- _Activity_
Copy the listing exactly, leaving out every picture.

- _Data excerpt_
───

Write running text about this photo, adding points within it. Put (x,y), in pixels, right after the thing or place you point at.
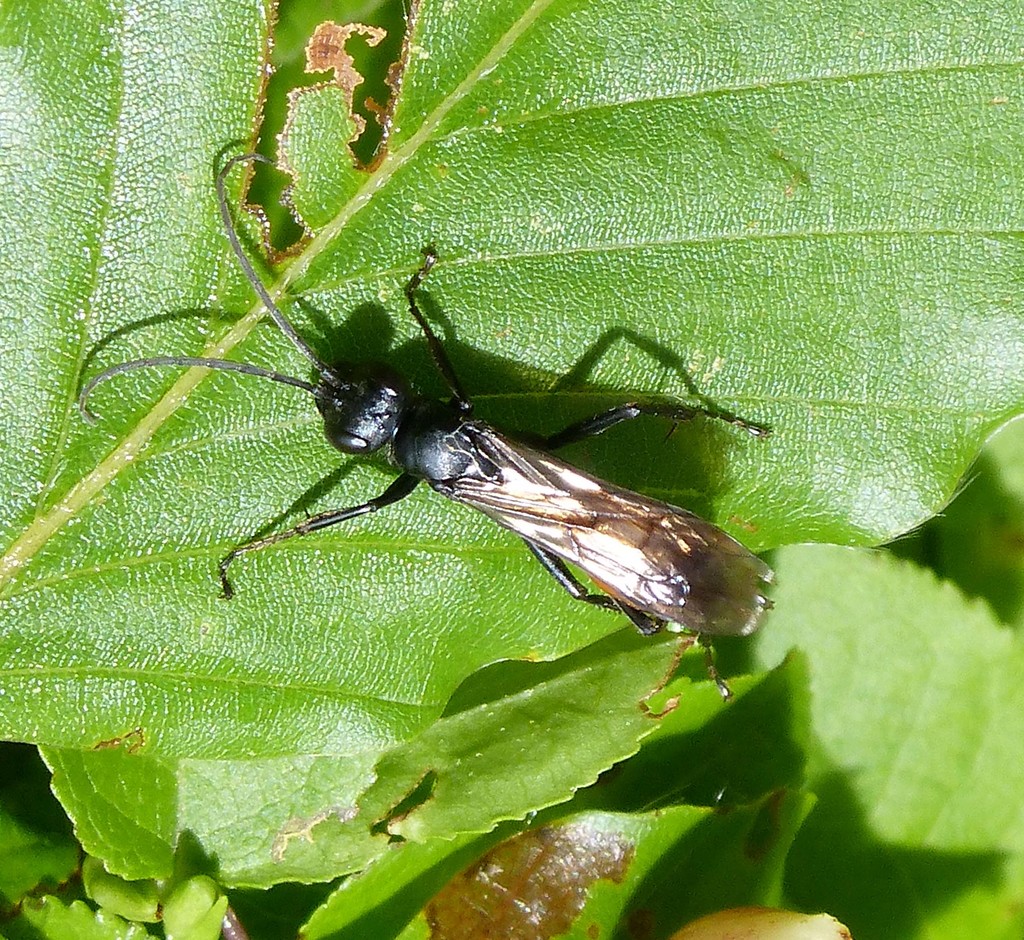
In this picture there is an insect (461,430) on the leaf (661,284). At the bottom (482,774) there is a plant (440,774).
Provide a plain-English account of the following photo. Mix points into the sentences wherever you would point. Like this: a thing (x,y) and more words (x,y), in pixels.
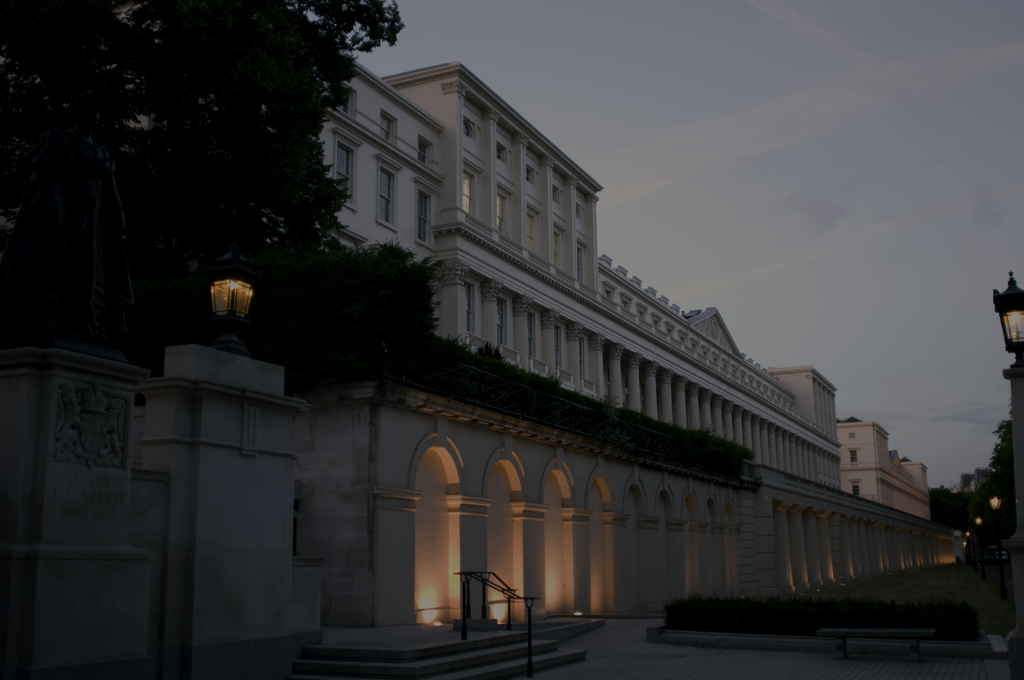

───

- _Response_
Write running text about this photo, adding points within it. Put (x,y), in pixels, right after the thing or place you point at.
In this picture there is an insect (461,430) on the leaf (661,284). At the bottom (482,774) there is a plant (440,774).
Provide a plain-English account of the following photo. Mix points into the sentences wherever you would point. Like this: a thing (x,y) and more words (x,y), in pixels.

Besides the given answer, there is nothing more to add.